◆ **TASK OBJECTIVE**
Reproduce, please, only the lines from the first line below to the line containing "[[eager-fielddata]]", inclusive.

- Opening Delimiter -

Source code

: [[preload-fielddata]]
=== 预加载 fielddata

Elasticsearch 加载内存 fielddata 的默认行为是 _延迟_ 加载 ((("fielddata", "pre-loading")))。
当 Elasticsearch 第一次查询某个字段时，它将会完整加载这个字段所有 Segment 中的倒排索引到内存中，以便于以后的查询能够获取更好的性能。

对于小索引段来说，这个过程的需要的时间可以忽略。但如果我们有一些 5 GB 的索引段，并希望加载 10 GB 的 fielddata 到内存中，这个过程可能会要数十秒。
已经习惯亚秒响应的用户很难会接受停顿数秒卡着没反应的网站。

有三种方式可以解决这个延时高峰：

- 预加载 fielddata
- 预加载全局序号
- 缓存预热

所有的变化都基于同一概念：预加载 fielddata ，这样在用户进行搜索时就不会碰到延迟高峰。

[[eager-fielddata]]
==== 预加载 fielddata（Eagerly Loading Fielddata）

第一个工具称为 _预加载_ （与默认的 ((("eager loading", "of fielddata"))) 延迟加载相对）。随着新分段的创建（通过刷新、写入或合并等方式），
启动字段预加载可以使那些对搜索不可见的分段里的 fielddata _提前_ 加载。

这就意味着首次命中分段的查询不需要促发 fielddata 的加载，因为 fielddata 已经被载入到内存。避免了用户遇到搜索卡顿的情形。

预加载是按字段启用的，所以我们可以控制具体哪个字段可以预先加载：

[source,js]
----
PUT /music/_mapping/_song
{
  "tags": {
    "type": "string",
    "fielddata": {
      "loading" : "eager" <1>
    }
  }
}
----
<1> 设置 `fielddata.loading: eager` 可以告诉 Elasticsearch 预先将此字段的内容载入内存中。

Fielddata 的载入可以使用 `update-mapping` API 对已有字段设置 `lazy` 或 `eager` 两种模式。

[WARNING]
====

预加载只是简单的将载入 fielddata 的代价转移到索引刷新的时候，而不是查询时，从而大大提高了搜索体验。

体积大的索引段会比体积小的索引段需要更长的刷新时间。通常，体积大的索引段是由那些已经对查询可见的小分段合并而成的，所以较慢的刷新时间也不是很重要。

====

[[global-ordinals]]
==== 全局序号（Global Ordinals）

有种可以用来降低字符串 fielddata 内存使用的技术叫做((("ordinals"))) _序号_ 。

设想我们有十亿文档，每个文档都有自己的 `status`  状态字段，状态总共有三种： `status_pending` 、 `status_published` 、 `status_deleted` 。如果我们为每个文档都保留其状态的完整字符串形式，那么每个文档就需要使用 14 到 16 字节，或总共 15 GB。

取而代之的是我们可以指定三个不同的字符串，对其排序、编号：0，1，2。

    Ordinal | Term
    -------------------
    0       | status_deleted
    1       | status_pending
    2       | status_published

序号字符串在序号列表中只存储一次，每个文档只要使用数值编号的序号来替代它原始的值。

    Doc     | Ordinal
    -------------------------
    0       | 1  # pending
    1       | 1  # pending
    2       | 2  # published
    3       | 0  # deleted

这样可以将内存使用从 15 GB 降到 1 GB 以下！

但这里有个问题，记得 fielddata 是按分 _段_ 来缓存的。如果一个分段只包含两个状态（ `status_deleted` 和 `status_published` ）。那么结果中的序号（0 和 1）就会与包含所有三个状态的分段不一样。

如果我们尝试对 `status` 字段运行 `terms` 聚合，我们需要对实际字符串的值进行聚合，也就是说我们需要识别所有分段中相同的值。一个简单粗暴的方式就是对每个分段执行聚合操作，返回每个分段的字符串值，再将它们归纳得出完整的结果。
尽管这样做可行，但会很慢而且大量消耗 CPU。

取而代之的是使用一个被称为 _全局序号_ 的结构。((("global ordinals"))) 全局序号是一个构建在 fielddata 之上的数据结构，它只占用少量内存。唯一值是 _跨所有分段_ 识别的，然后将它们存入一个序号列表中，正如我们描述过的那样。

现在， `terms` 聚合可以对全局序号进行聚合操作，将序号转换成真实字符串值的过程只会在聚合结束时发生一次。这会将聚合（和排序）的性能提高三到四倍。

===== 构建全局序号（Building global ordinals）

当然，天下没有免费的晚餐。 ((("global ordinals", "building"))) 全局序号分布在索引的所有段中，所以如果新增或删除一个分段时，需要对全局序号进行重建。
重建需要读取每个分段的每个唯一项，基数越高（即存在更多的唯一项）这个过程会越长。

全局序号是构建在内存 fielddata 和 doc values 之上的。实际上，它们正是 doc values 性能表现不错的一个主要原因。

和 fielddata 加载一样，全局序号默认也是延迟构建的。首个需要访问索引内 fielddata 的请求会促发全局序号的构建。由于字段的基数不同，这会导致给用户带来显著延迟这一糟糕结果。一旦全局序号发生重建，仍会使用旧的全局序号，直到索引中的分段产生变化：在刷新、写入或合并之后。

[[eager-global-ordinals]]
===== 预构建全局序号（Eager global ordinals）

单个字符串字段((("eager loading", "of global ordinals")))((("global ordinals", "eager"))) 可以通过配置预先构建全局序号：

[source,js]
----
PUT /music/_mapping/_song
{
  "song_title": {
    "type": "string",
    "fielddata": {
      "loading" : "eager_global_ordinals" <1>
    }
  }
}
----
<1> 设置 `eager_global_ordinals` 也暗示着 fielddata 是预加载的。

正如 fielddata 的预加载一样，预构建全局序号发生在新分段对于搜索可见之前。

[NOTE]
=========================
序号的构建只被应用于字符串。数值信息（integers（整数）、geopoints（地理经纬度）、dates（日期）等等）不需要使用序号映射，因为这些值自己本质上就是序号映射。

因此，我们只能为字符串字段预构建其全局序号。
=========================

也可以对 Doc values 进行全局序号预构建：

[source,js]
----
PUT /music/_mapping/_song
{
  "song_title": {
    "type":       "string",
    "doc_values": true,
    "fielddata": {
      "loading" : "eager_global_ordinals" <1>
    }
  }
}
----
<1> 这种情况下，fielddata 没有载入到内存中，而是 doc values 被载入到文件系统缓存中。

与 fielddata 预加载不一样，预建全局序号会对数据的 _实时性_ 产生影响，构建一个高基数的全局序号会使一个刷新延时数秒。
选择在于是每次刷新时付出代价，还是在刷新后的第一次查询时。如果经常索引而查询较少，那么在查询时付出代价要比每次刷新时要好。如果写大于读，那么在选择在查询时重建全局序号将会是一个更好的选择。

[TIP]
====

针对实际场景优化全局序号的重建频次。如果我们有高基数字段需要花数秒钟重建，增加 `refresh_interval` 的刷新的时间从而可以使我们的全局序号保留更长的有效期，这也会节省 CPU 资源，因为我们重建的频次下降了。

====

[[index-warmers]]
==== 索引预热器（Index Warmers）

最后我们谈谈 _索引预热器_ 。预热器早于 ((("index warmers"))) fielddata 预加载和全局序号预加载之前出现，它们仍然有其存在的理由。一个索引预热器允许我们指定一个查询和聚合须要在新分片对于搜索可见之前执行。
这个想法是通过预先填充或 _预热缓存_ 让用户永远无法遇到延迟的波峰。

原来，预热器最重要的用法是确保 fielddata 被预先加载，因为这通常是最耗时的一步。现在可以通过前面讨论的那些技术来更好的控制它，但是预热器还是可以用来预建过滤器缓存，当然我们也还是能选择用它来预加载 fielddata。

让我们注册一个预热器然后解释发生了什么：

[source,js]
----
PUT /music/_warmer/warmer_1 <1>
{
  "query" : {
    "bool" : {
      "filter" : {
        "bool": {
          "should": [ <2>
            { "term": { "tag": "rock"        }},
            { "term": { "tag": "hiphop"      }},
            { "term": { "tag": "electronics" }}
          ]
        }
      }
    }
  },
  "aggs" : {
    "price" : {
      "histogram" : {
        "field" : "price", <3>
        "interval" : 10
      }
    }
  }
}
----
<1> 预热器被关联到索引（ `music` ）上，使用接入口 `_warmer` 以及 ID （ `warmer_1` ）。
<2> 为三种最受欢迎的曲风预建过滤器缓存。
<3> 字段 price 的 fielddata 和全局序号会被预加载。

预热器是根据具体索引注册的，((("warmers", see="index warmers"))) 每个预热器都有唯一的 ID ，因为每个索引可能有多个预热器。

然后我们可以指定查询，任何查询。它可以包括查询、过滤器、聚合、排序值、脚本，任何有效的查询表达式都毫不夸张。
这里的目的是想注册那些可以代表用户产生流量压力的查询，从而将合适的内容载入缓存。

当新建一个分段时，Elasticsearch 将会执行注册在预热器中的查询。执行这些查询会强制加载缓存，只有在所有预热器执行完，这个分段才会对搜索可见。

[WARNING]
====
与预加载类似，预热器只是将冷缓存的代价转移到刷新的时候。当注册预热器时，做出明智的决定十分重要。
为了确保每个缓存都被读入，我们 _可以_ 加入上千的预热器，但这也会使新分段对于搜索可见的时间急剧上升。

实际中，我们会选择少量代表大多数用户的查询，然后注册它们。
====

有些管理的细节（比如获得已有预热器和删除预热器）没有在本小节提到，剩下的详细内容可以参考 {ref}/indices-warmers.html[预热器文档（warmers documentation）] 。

- Closing Delimiter -

◆ **EXERCISE RESULT**
Source code

: [[preload-fielddata]]
=== 预加载 fielddata

Elasticsearch 加载内存 fielddata 的默认行为是 _延迟_ 加载 ((("fielddata", "pre-loading")))。
当 Elasticsearch 第一次查询某个字段时，它将会完整加载这个字段所有 Segment 中的倒排索引到内存中，以便于以后的查询能够获取更好的性能。

对于小索引段来说，这个过程的需要的时间可以忽略。但如果我们有一些 5 GB 的索引段，并希望加载 10 GB 的 fielddata 到内存中，这个过程可能会要数十秒。
已经习惯亚秒响应的用户很难会接受停顿数秒卡着没反应的网站。

有三种方式可以解决这个延时高峰：

- 预加载 fielddata
- 预加载全局序号
- 缓存预热

所有的变化都基于同一概念：预加载 fielddata ，这样在用户进行搜索时就不会碰到延迟高峰。

[[eager-fielddata]]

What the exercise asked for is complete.